Effect of race stock.—Leichtenstern remarks in his monograph that the reported differences in influenza morbidity among different races, such for instance as European and other nationalities, doubtless are due to factors other than genetic racial differences, such as different modes of living, commerce, etc. The work of the last two years calls for a reconsideration of this idea.

Frost in his valuable work found that “in the seven localities with considerable colored population the incidence rates among the colored were uniformly lower than among the whites, the difference persisting after adjustment of the rate to a uniform basis of sex and age distribution.

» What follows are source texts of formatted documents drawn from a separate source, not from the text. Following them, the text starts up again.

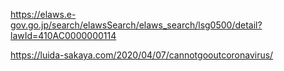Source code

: https://elaws.e-gov.go.jp/search/elawsSearch/elaws_search/lsg0500/detail?lawId=410AC0000000114

https://luida-sakaya.com/2020/04/07/cannotgooutcoronavirus/
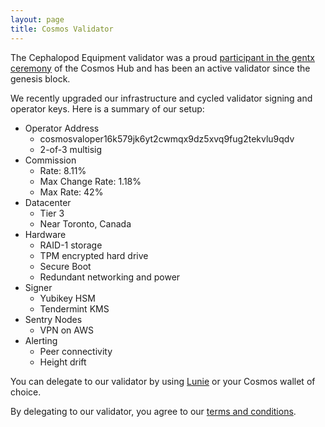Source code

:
 ```yaml
---
layout: page
title: Cosmos Validator
---
```


The Cephalopod Equipment validator was a proud [participant in the gentx ceremony](https://github.com/cosmos/launch/blob/master/gentx/cec.json)
of the Cosmos Hub and has been an active validator since the genesis block.

We recently upgraded our infrastructure and cycled validator signing and
operator keys. Here is a summary of our setup:

- Operator Address
  - cosmosvaloper16k579jk6yt2cwmqx9dz5xvq9fug2tekvlu9qdv
  - 2-of-3 multisig
- Commission
  - Rate: 8.11%
  - Max Change Rate: 1.18%
  - Max Rate: 42%
- Datacenter
  - Tier 3
  - Near Toronto, Canada
- Hardware
  - RAID-1 storage
  - TPM encrypted hard drive
  - Secure Boot
  - Redundant networking and power
- Signer
  - Yubikey HSM
  - Tendermint KMS
- Sentry Nodes
  - VPN on AWS
- Alerting
  - Peer connectivity
  - Height drift

You can delegate to our validator by using [Lunie](https://lunie.io/)
or your Cosmos wallet of choice.

By delegating to our validator, you agree to our 
[terms and
conditions](https://docs.google.com/document/d/1GvxlxBJO42YJ3xDUzAopQsJ7IVWBTnwWhV5S9rOYUao/edit?usp=sharing).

The extent of the difference varied, being relatively great in Baltimore, Augusta and Louisville, and very small in Little Rock. This relatively low incidence in the colored race is quite contrary to what would have been expected a priori, in view of the fact that the death rate from pneumonia and influenza is normally higher in the colored than in the white, and that the colored population lived generally under conditions presumably more favorable to the spread of contact infection.”

Brewer, in his study of influenza in September, 1918, at Camp Humphreys, finds that the colored troops showed a decidedly lower rate than the white troops throughout the epidemic. He finds that the incidence among colored troops was only 43 per cent. of that among whites. The difference between colored and white organizations was probably not due to difference in housing. Most of the colored troops were in tents and the white troops were all in barracks. But the 42d Company composed of negroes was housed in barracks under the same conditions as the white troops of other organizations and they had next to the lowest incidence of all organizations. Brewer concludes that the colored race when living under good hygienic conditions is not as susceptible to influenza as the white race under the same conditions. The age distribution was the same in both groups.

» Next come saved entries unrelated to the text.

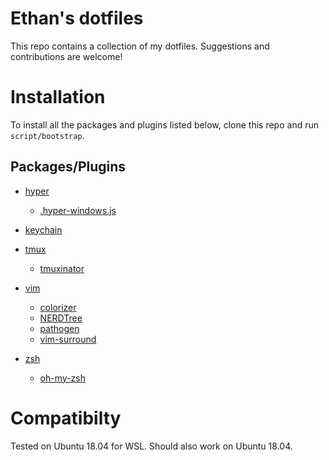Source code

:# Ethan's dotfiles

This repo contains a collection of my dotfiles. Suggestions and contributions are welcome!

# Installation

To install all the packages and plugins listed below, clone this repo and run `script/bootstrap`.

## Packages/Plugins

* [hyper](https://hyper.is)
  * [.hyper-windows.js](hyper/.hyper-windows.js)

* [keychain](https://packages.ubuntu.com/bionic/keychain)

* [tmux](https://packages.ubuntu.com/bionic/tmux)
  * [tmuxinator](https://github.com/tmuxinator/tmuxinator)

* [vim](https://packages.ubuntu.com/bionic/vim)
  * [colorizer](https://github.com/lilydjwg/colorizer)
  * [NERDTree](https://github.com/scrooloose/nerdtree)
  * [pathogen](https://github.com/tpope/vim-pathogen)
  * [vim-surround](https://github.com/tpope/vim-surround)

* [zsh](https://packages.ubuntu.com/bionic/zsh)
  * [oh-my-zsh](https://github.com/robbyrussell/oh-my-zsh)

# Compatibilty

Tested on Ubuntu 18.04 for WSL. Should also work on Ubuntu 18.04.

Armstrong concluded from figures based on reported cases of influenza that in the autumn of 1918 proportionately four times as much influenza and pneumonia was reported among the Italians as was reported for the rest of the Framingham community, made up largely of Irish or Irish-American stock. On the contrary, an examination of a large proportion of the population of that town showed a tuberculosis incidence among the Italian race stock of .48, in contrast to an incidence among the Irish of 4.85 per cent. and of 2.16 per cent. in the entire population. Armstrong contrasts the relative insusceptibility of Italian stock to tuberculosis, with the apparent marked susceptibility to acute disease of the respiratory tract, such as influenza and pneumonia; and the high susceptibility of the Irish to tuberculosis, with their low susceptibility to acute respiratory infection.

With regard to our work it is sufficient to state that the lowest incidence in both epidemics, as well as in recurrent cases, was in the Irish tenement districts. Both the Jewish and the Italian tenement districts were slightly higher in both epidemics (Charts XIX and XXI). The age distribution of the entire population of each of these three districts was about the same, so it does not appear that the slightly lower incidence among the Irish is due to a variation in the age distribution of the population.

The subject of race in relation to influenza will be discussed further under mortality.

Mortality.

According to Marchese, in 1387 at Forli in Italy, not a person escaped the disease, but only a few died. Gassar says that during the same epidemic in Germany the patients suffered four, or at most five, days with the most disagreeable catarrhal symptoms and delirium, but recovered, and only very few were removed by death.

Pasquier remarks concerning an epidemic in 1411 that an infinitude of individuals were attacked but that none died.